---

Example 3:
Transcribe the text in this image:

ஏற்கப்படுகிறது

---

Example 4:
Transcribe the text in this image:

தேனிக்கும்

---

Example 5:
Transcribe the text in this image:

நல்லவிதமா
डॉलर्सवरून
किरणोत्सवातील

——

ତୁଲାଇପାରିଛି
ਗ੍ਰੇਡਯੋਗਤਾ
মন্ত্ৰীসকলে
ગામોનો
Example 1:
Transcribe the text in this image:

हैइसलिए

——

Find each line above with the string "Example", then report how many there are. Write only the number.

● **EXPECTED ANSWER**: 4